# [ASSIGNED TASK]
Spot each line in the data below containing "casing" and copy it.

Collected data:
+-------+
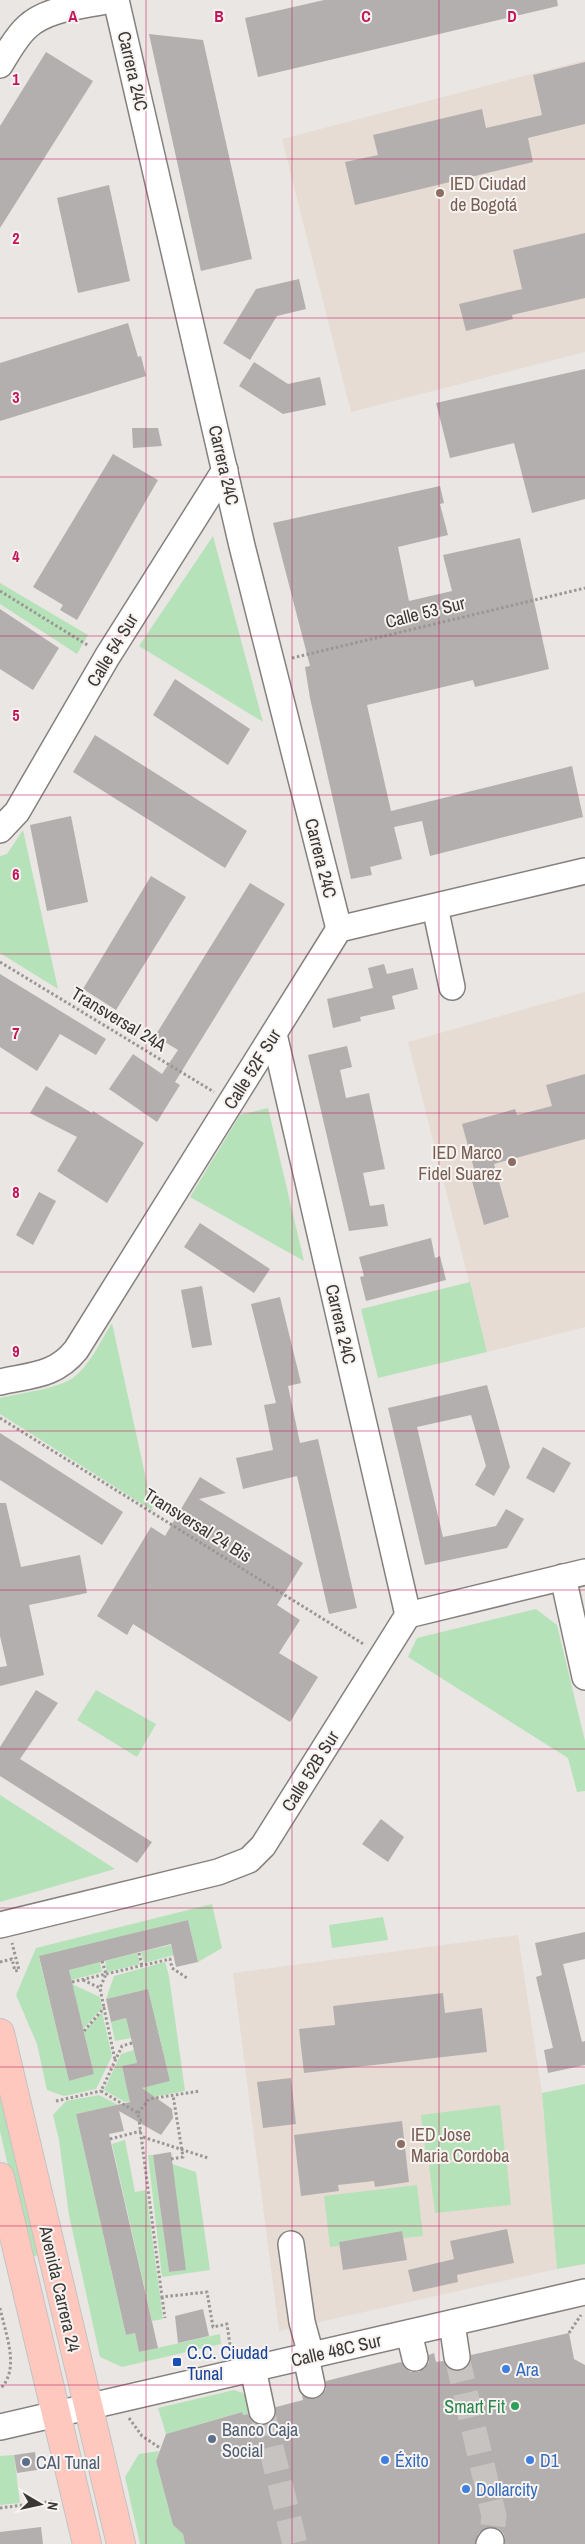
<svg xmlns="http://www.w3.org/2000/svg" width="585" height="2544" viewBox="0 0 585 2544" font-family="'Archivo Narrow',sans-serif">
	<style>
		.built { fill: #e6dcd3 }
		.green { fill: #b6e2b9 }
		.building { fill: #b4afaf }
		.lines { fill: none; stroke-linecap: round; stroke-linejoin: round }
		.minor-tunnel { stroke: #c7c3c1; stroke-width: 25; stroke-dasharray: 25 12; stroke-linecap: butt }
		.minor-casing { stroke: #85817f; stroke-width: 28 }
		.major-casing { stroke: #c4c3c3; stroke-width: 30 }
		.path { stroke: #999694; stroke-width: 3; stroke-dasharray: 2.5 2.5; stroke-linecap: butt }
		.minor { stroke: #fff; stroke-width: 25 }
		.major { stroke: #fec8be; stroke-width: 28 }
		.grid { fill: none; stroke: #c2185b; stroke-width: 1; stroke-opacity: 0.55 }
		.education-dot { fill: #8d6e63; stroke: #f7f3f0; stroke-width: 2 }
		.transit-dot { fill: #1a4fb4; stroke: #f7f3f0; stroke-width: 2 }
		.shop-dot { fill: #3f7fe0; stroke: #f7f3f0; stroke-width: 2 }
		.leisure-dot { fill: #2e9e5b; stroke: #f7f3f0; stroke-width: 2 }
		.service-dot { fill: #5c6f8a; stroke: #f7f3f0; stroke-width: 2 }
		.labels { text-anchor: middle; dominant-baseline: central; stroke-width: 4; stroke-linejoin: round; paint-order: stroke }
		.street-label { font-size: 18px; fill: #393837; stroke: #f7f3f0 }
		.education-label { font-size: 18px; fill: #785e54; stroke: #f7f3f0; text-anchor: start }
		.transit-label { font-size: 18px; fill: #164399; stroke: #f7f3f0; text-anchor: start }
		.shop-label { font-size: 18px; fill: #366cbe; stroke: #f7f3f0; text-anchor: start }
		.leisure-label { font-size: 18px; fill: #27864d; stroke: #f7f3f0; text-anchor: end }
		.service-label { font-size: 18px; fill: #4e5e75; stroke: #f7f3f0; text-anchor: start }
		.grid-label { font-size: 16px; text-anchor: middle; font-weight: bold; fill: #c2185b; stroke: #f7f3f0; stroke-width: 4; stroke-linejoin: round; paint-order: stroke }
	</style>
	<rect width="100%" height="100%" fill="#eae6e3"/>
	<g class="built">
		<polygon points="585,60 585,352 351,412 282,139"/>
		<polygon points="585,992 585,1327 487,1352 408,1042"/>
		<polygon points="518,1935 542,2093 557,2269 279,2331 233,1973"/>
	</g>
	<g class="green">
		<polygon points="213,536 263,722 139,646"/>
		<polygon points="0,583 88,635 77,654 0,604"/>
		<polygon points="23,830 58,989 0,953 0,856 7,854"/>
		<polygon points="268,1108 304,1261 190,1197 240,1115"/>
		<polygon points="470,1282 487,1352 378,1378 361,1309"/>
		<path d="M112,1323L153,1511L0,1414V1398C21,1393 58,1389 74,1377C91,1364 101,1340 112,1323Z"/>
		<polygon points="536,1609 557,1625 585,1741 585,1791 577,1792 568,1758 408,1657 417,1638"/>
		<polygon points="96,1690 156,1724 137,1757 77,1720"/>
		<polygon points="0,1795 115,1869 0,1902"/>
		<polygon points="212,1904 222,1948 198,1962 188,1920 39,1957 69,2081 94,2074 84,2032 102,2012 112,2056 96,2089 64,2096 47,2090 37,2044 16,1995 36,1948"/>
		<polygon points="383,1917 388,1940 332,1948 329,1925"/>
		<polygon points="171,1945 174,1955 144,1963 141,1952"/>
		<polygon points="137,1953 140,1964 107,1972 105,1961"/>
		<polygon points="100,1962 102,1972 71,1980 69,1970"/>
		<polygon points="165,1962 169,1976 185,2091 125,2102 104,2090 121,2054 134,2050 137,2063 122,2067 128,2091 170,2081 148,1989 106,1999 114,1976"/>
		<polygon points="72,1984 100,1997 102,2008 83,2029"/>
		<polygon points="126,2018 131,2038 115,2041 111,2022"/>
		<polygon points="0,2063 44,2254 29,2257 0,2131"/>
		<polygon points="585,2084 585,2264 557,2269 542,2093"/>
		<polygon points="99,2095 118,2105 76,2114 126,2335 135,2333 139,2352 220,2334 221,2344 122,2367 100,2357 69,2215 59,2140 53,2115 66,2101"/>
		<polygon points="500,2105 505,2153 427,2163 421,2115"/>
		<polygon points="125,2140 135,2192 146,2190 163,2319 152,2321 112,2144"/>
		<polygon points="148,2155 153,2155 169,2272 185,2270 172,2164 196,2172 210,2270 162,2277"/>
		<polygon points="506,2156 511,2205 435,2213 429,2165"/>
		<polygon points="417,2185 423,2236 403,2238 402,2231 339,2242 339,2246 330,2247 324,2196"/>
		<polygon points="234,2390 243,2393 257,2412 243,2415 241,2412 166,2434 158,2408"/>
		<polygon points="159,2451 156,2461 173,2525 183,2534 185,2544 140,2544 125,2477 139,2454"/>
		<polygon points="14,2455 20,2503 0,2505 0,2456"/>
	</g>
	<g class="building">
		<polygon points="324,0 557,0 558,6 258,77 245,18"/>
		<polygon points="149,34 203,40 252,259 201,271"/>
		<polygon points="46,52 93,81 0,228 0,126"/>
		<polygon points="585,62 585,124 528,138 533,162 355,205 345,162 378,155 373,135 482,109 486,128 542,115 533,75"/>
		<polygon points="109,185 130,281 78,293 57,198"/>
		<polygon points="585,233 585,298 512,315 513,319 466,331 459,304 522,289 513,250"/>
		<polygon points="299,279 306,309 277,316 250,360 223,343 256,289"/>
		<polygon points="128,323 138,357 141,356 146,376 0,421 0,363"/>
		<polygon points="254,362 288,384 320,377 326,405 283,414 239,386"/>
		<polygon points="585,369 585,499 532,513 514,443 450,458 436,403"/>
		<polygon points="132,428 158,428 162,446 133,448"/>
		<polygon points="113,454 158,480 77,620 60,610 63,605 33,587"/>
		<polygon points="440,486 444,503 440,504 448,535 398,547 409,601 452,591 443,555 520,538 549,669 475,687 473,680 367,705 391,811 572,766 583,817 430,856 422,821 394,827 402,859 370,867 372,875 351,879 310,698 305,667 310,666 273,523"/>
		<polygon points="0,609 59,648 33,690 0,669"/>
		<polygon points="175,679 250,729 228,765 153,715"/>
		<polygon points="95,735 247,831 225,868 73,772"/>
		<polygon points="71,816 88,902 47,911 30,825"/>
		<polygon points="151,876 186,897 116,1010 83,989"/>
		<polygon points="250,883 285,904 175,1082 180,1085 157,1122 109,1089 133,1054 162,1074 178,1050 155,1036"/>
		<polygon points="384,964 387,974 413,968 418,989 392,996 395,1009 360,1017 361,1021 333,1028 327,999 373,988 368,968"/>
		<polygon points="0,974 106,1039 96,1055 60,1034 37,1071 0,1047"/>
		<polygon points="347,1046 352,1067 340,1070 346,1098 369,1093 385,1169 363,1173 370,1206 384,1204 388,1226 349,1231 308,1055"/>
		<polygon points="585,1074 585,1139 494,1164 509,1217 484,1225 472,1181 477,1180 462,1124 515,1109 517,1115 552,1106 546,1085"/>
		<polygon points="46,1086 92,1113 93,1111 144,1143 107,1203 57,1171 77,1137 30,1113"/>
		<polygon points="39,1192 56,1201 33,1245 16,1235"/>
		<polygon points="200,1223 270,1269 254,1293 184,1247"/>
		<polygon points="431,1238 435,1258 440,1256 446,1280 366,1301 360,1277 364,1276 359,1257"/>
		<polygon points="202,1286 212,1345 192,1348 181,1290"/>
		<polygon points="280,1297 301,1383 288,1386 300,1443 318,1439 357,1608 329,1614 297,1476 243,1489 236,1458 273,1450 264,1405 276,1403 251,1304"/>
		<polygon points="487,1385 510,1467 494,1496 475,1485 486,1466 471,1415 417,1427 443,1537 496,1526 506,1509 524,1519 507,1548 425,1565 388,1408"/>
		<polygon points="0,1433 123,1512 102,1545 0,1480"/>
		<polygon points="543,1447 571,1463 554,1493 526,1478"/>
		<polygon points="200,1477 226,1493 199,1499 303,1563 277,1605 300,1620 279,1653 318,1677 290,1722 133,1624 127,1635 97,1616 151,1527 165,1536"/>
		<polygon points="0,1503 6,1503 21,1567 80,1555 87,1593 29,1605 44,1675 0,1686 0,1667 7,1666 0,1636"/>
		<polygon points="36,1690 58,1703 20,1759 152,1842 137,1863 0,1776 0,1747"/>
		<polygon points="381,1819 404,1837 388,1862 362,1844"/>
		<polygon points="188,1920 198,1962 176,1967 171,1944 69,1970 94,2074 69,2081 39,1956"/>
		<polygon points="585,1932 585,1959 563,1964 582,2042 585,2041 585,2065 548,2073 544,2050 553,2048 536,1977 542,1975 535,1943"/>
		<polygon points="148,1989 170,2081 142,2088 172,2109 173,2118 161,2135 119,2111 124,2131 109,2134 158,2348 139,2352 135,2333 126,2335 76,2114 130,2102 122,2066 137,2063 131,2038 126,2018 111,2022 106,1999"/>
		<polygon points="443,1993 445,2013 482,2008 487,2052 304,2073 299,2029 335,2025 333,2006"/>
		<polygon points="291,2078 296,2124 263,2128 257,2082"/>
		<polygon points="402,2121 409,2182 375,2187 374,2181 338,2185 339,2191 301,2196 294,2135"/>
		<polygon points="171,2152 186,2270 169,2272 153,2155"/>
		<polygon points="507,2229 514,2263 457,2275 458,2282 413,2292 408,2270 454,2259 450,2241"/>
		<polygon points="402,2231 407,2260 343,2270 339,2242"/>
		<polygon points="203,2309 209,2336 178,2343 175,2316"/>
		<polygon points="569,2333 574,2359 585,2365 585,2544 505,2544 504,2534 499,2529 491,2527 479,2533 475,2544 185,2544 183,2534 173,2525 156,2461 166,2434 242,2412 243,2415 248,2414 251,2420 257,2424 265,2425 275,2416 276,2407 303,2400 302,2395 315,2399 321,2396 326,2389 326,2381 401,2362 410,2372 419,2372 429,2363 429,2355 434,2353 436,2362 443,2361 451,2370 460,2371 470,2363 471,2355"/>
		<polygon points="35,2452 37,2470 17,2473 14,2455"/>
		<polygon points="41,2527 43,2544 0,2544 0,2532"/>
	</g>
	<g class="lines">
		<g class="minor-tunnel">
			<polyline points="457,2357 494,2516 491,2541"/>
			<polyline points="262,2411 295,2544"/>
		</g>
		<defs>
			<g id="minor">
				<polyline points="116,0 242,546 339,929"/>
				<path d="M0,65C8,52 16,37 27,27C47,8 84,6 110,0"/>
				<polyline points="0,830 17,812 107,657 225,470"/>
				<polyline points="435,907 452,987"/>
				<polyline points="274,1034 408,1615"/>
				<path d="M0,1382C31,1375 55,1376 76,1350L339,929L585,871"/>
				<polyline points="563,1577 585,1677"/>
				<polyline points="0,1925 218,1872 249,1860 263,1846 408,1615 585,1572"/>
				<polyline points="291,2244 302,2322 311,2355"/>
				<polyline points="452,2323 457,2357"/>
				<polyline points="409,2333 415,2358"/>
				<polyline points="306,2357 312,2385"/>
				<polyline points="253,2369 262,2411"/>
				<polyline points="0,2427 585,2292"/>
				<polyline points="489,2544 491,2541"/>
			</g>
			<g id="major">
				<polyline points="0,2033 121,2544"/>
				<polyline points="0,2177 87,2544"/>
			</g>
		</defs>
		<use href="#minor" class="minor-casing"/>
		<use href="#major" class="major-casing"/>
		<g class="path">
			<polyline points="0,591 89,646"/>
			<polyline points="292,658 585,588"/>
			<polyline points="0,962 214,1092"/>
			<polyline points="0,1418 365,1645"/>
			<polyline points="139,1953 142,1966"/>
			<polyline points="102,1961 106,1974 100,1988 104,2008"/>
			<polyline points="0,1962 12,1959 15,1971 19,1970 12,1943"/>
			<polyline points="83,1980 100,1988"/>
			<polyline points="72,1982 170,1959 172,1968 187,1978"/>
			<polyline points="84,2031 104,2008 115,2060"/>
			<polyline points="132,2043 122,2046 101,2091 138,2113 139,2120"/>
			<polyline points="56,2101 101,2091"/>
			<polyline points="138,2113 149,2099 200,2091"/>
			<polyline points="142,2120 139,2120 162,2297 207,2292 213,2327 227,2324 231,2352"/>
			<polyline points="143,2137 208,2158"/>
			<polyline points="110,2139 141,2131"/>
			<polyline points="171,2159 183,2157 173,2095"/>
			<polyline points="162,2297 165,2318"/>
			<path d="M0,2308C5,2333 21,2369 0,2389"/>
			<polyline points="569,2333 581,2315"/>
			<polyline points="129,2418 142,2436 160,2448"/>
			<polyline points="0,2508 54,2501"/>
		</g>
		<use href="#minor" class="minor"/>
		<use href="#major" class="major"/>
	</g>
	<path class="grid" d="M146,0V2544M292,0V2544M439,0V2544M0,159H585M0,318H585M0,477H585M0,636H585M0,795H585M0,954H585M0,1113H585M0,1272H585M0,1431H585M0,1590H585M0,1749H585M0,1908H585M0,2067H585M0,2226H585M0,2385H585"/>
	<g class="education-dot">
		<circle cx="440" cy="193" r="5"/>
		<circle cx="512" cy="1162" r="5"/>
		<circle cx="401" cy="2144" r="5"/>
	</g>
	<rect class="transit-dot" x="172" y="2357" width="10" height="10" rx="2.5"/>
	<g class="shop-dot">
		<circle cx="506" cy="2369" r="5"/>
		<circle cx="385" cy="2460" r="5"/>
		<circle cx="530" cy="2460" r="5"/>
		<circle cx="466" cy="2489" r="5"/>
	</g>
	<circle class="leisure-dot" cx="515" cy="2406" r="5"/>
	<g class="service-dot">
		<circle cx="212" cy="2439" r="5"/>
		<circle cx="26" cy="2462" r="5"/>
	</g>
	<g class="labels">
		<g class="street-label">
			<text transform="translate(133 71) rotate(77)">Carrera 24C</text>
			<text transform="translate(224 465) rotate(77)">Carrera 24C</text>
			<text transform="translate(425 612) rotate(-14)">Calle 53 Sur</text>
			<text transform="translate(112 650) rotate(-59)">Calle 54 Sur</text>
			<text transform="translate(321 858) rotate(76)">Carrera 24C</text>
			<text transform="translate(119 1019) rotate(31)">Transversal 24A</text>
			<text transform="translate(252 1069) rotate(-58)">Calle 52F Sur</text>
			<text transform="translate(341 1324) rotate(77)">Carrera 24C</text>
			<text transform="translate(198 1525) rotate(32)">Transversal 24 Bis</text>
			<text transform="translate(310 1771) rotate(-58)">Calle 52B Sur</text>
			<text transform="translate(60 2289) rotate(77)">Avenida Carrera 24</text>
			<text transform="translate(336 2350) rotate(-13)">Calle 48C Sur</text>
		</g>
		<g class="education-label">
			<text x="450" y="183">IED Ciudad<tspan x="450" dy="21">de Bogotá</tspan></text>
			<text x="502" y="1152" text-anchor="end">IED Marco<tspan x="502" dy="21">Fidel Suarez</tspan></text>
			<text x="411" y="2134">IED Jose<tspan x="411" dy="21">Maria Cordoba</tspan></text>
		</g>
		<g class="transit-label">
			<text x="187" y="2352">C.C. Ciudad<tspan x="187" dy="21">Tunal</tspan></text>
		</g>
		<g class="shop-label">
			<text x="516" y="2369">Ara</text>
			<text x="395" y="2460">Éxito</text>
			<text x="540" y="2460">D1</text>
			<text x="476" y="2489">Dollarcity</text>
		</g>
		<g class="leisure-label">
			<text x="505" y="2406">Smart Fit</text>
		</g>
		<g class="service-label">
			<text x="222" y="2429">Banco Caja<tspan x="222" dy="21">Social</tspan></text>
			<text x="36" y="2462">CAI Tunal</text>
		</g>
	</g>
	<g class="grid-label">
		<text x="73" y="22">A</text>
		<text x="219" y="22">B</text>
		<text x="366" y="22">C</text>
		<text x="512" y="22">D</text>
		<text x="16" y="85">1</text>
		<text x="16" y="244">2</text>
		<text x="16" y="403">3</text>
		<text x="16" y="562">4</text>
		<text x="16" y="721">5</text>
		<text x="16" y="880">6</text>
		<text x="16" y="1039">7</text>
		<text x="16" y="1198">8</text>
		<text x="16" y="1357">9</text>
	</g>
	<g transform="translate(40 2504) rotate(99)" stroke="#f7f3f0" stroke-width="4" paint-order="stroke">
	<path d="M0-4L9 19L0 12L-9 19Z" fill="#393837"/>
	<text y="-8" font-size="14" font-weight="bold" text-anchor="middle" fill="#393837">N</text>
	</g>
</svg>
+-------+
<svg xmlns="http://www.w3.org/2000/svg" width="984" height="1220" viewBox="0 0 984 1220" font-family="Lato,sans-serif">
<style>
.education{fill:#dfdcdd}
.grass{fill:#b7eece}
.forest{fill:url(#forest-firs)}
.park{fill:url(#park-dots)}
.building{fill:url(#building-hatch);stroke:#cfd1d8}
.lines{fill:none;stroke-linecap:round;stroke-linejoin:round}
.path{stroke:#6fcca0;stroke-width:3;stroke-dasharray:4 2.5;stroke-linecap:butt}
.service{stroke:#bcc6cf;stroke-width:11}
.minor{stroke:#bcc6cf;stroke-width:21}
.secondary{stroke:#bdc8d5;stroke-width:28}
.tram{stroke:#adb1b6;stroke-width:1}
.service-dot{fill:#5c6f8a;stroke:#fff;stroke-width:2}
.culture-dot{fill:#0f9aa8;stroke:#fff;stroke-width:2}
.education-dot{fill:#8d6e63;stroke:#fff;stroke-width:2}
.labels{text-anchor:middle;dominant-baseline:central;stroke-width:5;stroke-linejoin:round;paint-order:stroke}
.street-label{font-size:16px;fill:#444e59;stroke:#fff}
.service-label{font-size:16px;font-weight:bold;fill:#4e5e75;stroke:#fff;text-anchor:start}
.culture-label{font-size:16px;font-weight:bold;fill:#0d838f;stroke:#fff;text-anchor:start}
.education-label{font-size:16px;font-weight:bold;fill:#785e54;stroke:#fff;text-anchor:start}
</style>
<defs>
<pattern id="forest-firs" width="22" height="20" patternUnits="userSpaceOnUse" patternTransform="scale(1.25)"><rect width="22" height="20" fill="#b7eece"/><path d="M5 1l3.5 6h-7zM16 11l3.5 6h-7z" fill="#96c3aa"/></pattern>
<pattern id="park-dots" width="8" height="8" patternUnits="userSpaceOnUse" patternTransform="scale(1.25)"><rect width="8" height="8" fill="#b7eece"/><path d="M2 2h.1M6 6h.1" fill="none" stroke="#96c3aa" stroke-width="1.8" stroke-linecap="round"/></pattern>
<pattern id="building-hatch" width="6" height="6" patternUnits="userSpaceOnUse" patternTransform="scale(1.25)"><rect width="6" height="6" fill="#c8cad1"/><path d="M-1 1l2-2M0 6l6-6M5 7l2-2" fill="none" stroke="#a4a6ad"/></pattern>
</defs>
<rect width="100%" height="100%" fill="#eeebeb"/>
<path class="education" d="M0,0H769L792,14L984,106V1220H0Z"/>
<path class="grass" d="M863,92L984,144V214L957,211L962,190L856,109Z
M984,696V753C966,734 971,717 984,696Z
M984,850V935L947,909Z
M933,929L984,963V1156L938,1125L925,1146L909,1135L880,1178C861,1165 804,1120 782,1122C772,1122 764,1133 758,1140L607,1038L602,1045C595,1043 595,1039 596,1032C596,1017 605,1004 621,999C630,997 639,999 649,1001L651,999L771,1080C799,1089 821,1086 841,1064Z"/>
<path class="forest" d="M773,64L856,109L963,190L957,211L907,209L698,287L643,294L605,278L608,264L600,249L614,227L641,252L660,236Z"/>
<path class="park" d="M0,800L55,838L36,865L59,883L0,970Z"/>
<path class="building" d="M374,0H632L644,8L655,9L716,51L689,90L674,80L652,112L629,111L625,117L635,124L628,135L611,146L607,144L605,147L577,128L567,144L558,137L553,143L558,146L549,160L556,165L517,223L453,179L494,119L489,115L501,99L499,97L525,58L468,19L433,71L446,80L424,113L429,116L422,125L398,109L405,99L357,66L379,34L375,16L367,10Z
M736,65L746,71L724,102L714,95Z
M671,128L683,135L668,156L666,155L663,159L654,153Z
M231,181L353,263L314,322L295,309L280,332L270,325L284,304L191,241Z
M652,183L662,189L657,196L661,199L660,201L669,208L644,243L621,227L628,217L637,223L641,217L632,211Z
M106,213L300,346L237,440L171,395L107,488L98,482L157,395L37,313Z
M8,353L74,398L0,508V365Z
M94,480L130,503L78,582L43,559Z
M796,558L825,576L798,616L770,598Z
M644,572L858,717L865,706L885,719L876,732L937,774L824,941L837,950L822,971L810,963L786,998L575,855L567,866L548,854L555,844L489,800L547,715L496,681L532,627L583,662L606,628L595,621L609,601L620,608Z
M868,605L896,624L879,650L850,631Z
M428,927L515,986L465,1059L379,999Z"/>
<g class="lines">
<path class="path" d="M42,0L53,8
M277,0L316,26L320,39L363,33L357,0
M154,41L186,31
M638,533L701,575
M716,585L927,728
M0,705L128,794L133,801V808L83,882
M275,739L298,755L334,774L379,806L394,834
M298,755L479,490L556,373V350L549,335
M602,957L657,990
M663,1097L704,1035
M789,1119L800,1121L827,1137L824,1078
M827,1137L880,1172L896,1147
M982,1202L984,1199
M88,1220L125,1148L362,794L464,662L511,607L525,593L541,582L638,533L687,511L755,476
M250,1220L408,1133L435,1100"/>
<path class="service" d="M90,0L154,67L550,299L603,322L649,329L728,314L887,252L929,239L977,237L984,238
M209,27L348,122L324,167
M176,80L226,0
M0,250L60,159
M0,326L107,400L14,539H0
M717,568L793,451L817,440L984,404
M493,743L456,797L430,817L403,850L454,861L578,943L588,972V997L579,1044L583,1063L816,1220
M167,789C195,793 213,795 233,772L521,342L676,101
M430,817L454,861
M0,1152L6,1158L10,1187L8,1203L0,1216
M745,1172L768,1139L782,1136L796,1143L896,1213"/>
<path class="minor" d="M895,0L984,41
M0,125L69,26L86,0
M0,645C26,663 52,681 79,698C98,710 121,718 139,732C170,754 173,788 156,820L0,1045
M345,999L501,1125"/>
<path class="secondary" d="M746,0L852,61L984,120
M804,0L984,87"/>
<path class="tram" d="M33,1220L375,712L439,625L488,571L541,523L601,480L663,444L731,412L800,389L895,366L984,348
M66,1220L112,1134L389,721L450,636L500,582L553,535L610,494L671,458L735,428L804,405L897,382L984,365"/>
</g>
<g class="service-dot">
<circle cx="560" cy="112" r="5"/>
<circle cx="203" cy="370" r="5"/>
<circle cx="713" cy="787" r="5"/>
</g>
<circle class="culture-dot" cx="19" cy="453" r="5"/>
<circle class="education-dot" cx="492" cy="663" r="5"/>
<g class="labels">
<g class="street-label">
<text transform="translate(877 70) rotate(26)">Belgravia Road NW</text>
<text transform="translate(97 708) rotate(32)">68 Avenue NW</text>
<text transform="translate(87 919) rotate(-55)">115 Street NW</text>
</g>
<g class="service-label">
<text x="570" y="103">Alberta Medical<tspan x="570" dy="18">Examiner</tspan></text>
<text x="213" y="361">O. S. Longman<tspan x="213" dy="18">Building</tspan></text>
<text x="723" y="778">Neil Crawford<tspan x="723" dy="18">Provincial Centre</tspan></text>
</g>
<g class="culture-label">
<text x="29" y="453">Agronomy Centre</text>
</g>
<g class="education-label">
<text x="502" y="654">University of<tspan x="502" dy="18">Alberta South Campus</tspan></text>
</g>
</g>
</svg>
+-------+
# [EXERCISE OUTPUT]
		.minor-casing { stroke: #85817f; stroke-width: 28 }
		.major-casing { stroke: #c4c3c3; stroke-width: 30 }
		<use href="#minor" class="minor-casing"/>
		<use href="#major" class="major-casing"/>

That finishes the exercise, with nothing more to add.